I'm running jseidman's sample code (https://github.com/jseidman/hadoop-R) against a full year's airline data file (2004.csv, uncompressed, 639MB, 7,129,271 lines) from http://stat-computing.org/dataexpo/2009/2004.csv.bz2
I'm running on a 1+5 m1.large cluster running CentOS 4.6 spun up from my whirr script.
rmr 1.2: 27.83333 minutes
streaming: 23.88333 minutes
penalty = 16.5%
with '--byte-compile' used for installation of rmr, RJSONIO, itertools, and digest:
rmr 1.2: 22.159939801693 (20% improvement)
streaming: 23.3833333 (1.9% improvement)
penalty = gone!
Note that refactoring out the mapper and reducer and throwing cmpfun()'s around them isn't necessary -- and doesn't help.

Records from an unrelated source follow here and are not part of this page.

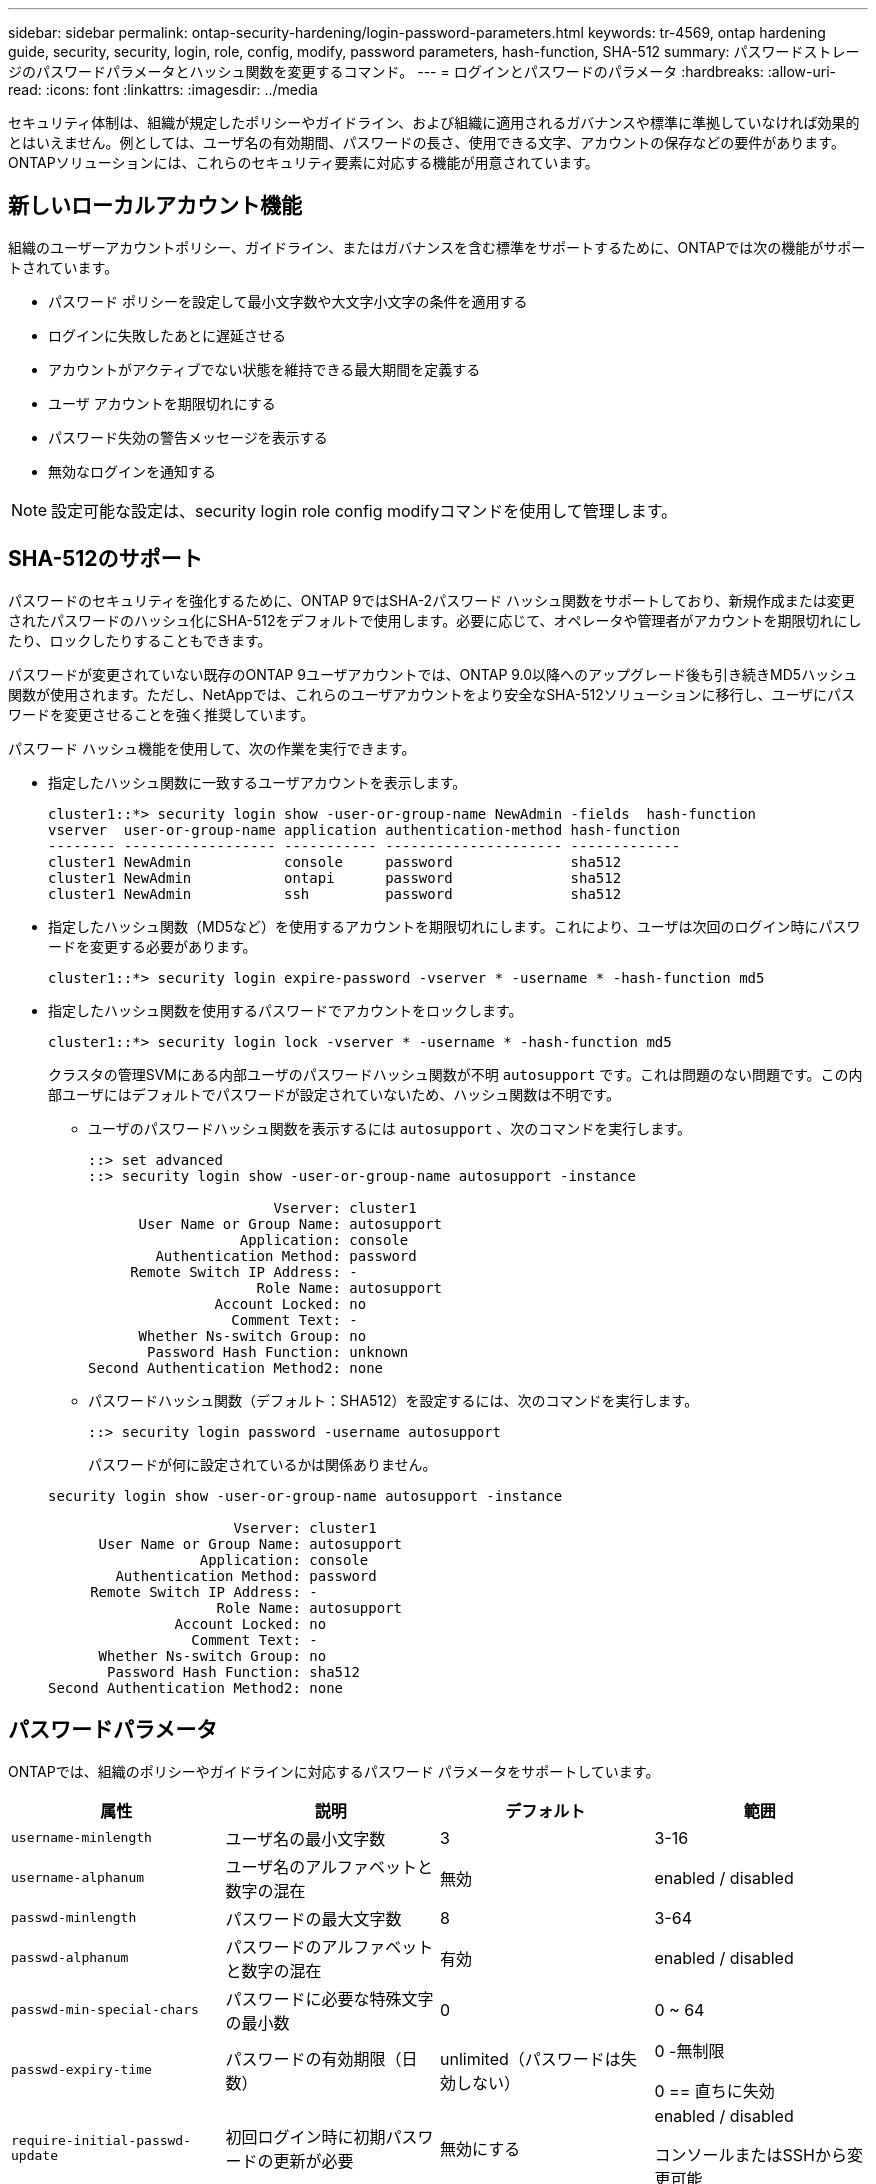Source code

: ---
sidebar: sidebar 
permalink: ontap-security-hardening/login-password-parameters.html 
keywords: tr-4569, ontap hardening guide, security, security, login, role, config, modify, password parameters, hash-function, SHA-512 
summary: パスワードストレージのパスワードパラメータとハッシュ関数を変更するコマンド。 
---
= ログインとパスワードのパラメータ
:hardbreaks:
:allow-uri-read: 
:icons: font
:linkattrs: 
:imagesdir: ../media


[role="lead"]
セキュリティ体制は、組織が規定したポリシーやガイドライン、および組織に適用されるガバナンスや標準に準拠していなければ効果的とはいえません。例としては、ユーザ名の有効期間、パスワードの長さ、使用できる文字、アカウントの保存などの要件があります。ONTAPソリューションには、これらのセキュリティ要素に対応する機能が用意されています。



== 新しいローカルアカウント機能

組織のユーザーアカウントポリシー、ガイドライン、またはガバナンスを含む標準をサポートするために、ONTAPでは次の機能がサポートされています。

* パスワード ポリシーを設定して最小文字数や大文字小文字の条件を適用する
* ログインに失敗したあとに遅延させる
* アカウントがアクティブでない状態を維持できる最大期間を定義する
* ユーザ アカウントを期限切れにする
* パスワード失効の警告メッセージを表示する
* 無効なログインを通知する



NOTE: 設定可能な設定は、security login role config modifyコマンドを使用して管理します。



== SHA-512のサポート

パスワードのセキュリティを強化するために、ONTAP 9ではSHA-2パスワード ハッシュ関数をサポートしており、新規作成または変更されたパスワードのハッシュ化にSHA-512をデフォルトで使用します。必要に応じて、オペレータや管理者がアカウントを期限切れにしたり、ロックしたりすることもできます。

パスワードが変更されていない既存のONTAP 9ユーザアカウントでは、ONTAP 9.0以降へのアップグレード後も引き続きMD5ハッシュ関数が使用されます。ただし、NetAppでは、これらのユーザアカウントをより安全なSHA-512ソリューションに移行し、ユーザにパスワードを変更させることを強く推奨しています。

パスワード ハッシュ機能を使用して、次の作業を実行できます。

* 指定したハッシュ関数に一致するユーザアカウントを表示します。
+
[listing]
----
cluster1::*> security login show -user-or-group-name NewAdmin -fields  hash-function
vserver  user-or-group-name application authentication-method hash-function
-------- ------------------ ----------- --------------------- -------------
cluster1 NewAdmin           console     password              sha512
cluster1 NewAdmin           ontapi      password              sha512
cluster1 NewAdmin           ssh         password              sha512

----
* 指定したハッシュ関数（MD5など）を使用するアカウントを期限切れにします。これにより、ユーザは次回のログイン時にパスワードを変更する必要があります。
+
[listing]
----
cluster1::*> security login expire-password -vserver * -username * -hash-function md5
----
* 指定したハッシュ関数を使用するパスワードでアカウントをロックします。
+
[listing]
----
cluster1::*> security login lock -vserver * -username * -hash-function md5
----
+
クラスタの管理SVMにある内部ユーザのパスワードハッシュ関数が不明 `autosupport` です。これは問題のない問題です。この内部ユーザにはデフォルトでパスワードが設定されていないため、ハッシュ関数は不明です。

+
** ユーザのパスワードハッシュ関数を表示するには `autosupport` 、次のコマンドを実行します。
+
[listing]
----
::> set advanced
::> security login show -user-or-group-name autosupport -instance

                      Vserver: cluster1
      User Name or Group Name: autosupport
                  Application: console
        Authentication Method: password
     Remote Switch IP Address: -
                    Role Name: autosupport
               Account Locked: no
                 Comment Text: -
      Whether Ns-switch Group: no
       Password Hash Function: unknown
Second Authentication Method2: none
----
** パスワードハッシュ関数（デフォルト：SHA512）を設定するには、次のコマンドを実行します。
+
[listing]
----
::> security login password -username autosupport
----
+
パスワードが何に設定されているかは関係ありません。

+
[listing]
----
security login show -user-or-group-name autosupport -instance

                      Vserver: cluster1
      User Name or Group Name: autosupport
                  Application: console
        Authentication Method: password
     Remote Switch IP Address: -
                    Role Name: autosupport
               Account Locked: no
                 Comment Text: -
      Whether Ns-switch Group: no
       Password Hash Function: sha512
Second Authentication Method2: none
----






== パスワードパラメータ

ONTAPでは、組織のポリシーやガイドラインに対応するパスワード パラメータをサポートしています。

|===
| 属性 | 説明 | デフォルト | 範囲 


| `username-minlength` | ユーザ名の最小文字数 | 3 | 3-16 


| `username-alphanum` | ユーザ名のアルファベットと数字の混在 | 無効 | enabled / disabled 


| `passwd-minlength` | パスワードの最大文字数 | 8 | 3-64 


| `passwd-alphanum` | パスワードのアルファベットと数字の混在 | 有効 | enabled / disabled 


| `passwd-min-special-chars` | パスワードに必要な特殊文字の最小数 | 0 | 0 ~ 64 


| `passwd-expiry-time` | パスワードの有効期限（日数） | unlimited（パスワードは失効しない）  a| 
0 -無制限

0 == 直ちに失効



| `require-initial-passwd-update` | 初回ログイン時に初期パスワードの更新が必要 | 無効にする  a| 
enabled / disabled

コンソールまたはSSHから変更可能



| `max-failed-login-attempts` | 最大失敗回数 | 0（アカウントをロックしない） | - 


| `lockout-duration` | 最大ロックアウト期間（日数） | 0（アカウントをその日だけロックする） | - 


| `disallowed-reuse` | 直近のN個のパスワードを許可しない | 6 | 6以上 


| `change-delay` | 次回のパスワード変更までに必要な間隔（日数） | 0 | - 


| `delay-after-failed-login` | 失敗したログイン後の再試行間隔（秒数） | 4 | - 


| `passwd-min-lowercase-chars` | パスワードに必要な小文字の最小数 | 0（小文字は不要） | 0 ~ 64 


| `passwd-min-uppercase-chars` | パスワードに必要な大文字の最小数 | 0（大文字は不要） | 0 ~ 64 


| `passwd-min-digits` | パスワードに必要な数字の最小数 | 0（数字は不要） | 0 ~ 64 


| `passwd-expiry-warn-time` | パスワードの失効何日前に警告を表示するか（日数） | unlimited（パスワードの失効について警告しない） | 0（ログインのたびにパスワードの失効について警告） 


| `account-expiry-time` | N日後にアカウントの有効期限が切れます | unlimited（アカウントは失効しない） | アクティブでないアカウントが失効となるまでの期間よりも長くする必要がある 


| `account-inactive-limit` | アクティブでないアカウントが失効となるまでの期間（日数） | unlimited（アクティブでないアカウントは失効しない） | アカウントの有効期間よりも短くする必要がある 
|===
.例
[listing]
----
cluster1::*> security login role config show -vserver cluster1 -role admin

                                          Vserver: cluster1
                                        Role Name: admin
                 Minimum Username Length Required: 3
                           Username Alpha-Numeric: disabled
                 Minimum Password Length Required: 8
                           Password Alpha-Numeric: enabled
Minimum Number of Special Characters Required in the Password: 0
                       Password Expires In (Days): unlimited
   Require Initial Password Update on First Login: disabled
                Maximum Number of Failed Attempts: 0
                    Maximum Lockout Period (Days): 0
                      Disallow Last 'N' Passwords: 6
            Delay Between Password Changes (Days): 0
     Delay after Each Failed Login Attempt (Secs): 4
Minimum Number of Lowercase Alphabetic Characters Required in the Password: 0
Minimum Number of Uppercase Alphabetic Characters Required in the Password: 0
Minimum Number of Digits Required in the Password: 0
Display Warning Message Days Prior to Password Expiry (Days): unlimited
                        Account Expires in (Days): unlimited
Maximum Duration of Inactivity before Account Expiration (Days): unlimited

----

NOTE: 9.14.1以降では、パスワードの複雑さが増し、ロックアウトルールが追加されました。これは、ONTAPの新規インストールにのみ適用されます。
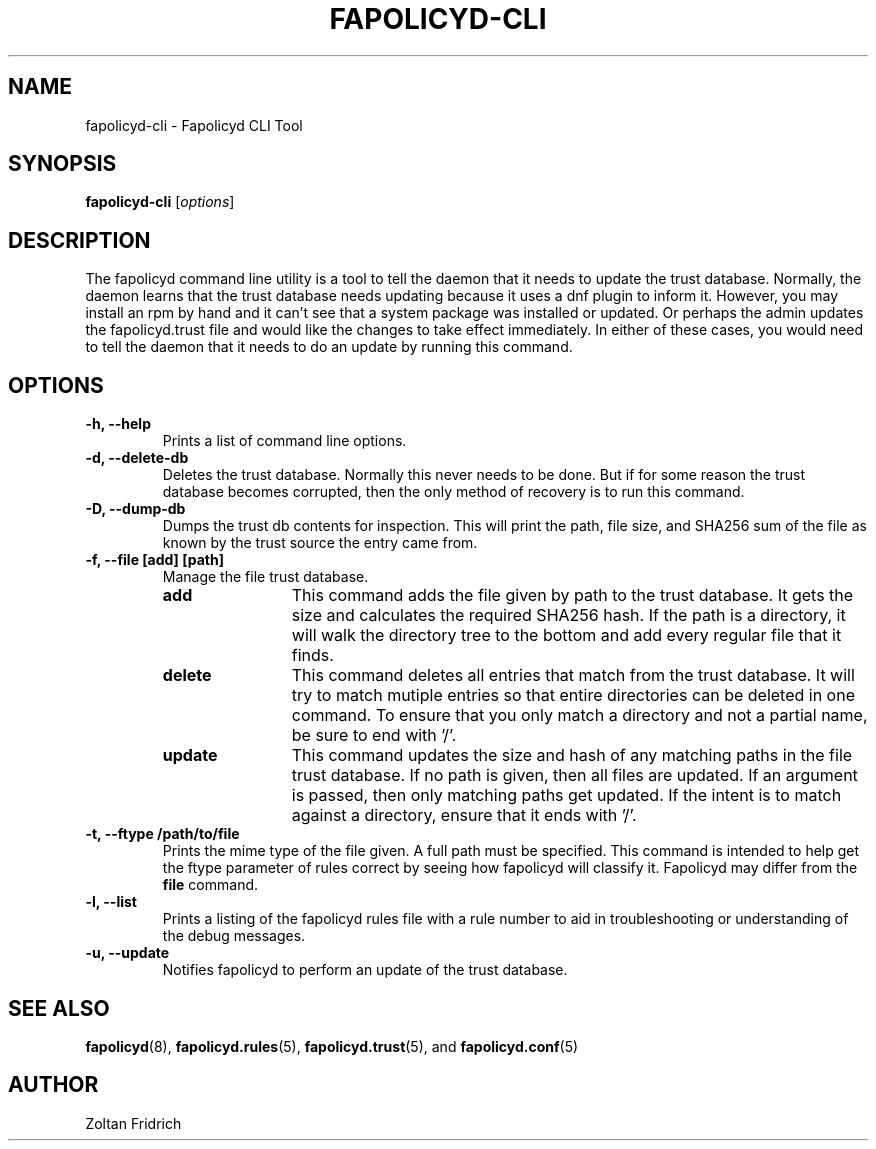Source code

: .TH "FAPOLICYD-CLI" "1" "May 2020" "Red Hat" "System Administration Utilities"
.SH NAME
fapolicyd-cli \- Fapolicyd CLI Tool
.SH SYNOPSIS
\fBfapolicyd-cli\fP [\fIoptions\fP]
.SH DESCRIPTION
The fapolicyd command line utility is a tool to tell the daemon that it needs to update the trust database. Normally, the daemon learns that the trust database needs updating because it uses a dnf plugin to inform it. However, you may install an rpm by hand and it can't see that a system package was installed or updated. Or perhaps the admin updates the fapolicyd.trust file and would like the changes to take effect immediately. In either of these cases, you would need to tell the daemon that it needs to do an update by running this command.
.SH OPTIONS
.TP
.B \-h, \-\-help
Prints a list of command line options.
.TP
.B \-d, \-\-delete-db
Deletes the trust database. Normally this never needs to be done. But if for some reason the trust database becomes corrupted, then the only method of recovery is to run this command.
.TP
.B \-D, \-\-dump-db
Dumps the trust db contents for inspection. This will print the path, file size, and SHA256 sum of the file as known by the trust source the entry came from.
.TP
.B \-f, \-\-file  [add] [path]
Manage the file trust database.
.RS
.TP 12
.B add
This command adds the file given by path to the trust database. It gets the size and calculates the required SHA256 hash. If the path is a directory, it will walk the directory tree to the bottom and add every regular file that it finds.
.TP 12
.B delete
This command deletes all entries that match from the trust database. It will try to match mutiple entries so that entire directories can be deleted in one command. To ensure that you only match a directory and not a partial name, be sure to end with '/'.
.TP 12
.B update
This command updates the size and hash of any matching paths in the file trust database. If no path is given, then all files are updated. If an argument is passed, then only matching paths get updated. If the intent is to match against a directory, ensure that it ends with '/'.
.RE
.TP
.B \-t, \-\-ftype /path/to/file
Prints the mime type of the file given. A full path must be specified. This command is intended to help get the ftype parameter of rules correct by seeing how fapolicyd will classify it. Fapolicyd may differ from the \fBfile\fP command.
.TP
.B \-l, \-\-list
Prints a listing of the fapolicyd rules file with a rule number to aid in troubleshooting or understanding of the debug messages.
.TP
.B \-u, \-\-update
Notifies fapolicyd to perform an update of the trust database.
.SH "SEE ALSO"
.BR fapolicyd (8),
.BR fapolicyd.rules (5),
.BR fapolicyd.trust (5),
and
.BR fapolicyd.conf (5)

.SH AUTHOR
Zoltan Fridrich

Thanks to Nathan McIntyre of the LA User Group and John Versotek of the Boston Predictive Analytics Meetup for prompting me to take a look at relative performance. Nathan had found a significant performance penalty using rmr 1.1 and a noop analysis.
I will add the flag to my fork if you want to test it out.
Awesome, please change dev so that I can do an automatic merge. 1.1 had the append bug, reduce was quadratic in the size of the grouping. Please reach out to Nathan or let me connect with him. We will probably devote 1.3 to speed issues, this kind of feedback is gold.
Jeffrey – can you add some details on things like number of nodes and number of reducers? Can you test against the full data set?
@piccolbo -- sorry, I am new to the whole git thing. How do I do that?
@jseidman -- this was using 5 data nodes and 1 name node per my hacked whirr script (https://github.com/jeffreybreen/RHadoop/blob/master/rmr/pkg/tools/whirr/hadoop-ec2-centos.properties):
whirr.instance-templates=1 hadoop-namenode+hadoop-jobtracker,5 hadoop-datanode+hadoop-tasktracker
I have since destroyed the cluster (the meter was running... :), but I think I remember seeing "10" in the web UI -- not sure if that was # of mappers or reducers though.
I haven't downloaded the full data set yet -- I was actually only interested in one day for some comparison with some more detailed data I have.
Jeffrey, just check out dev
git checkout dev
do your changes, commit and enter a pull request as you did before. I hope, no git expert either. If you read the discussions on stackoverflow, you get a sense that nobody is a git expert. There's no agreement on anything.
too many GUIs nowadays -- let me know if you got it!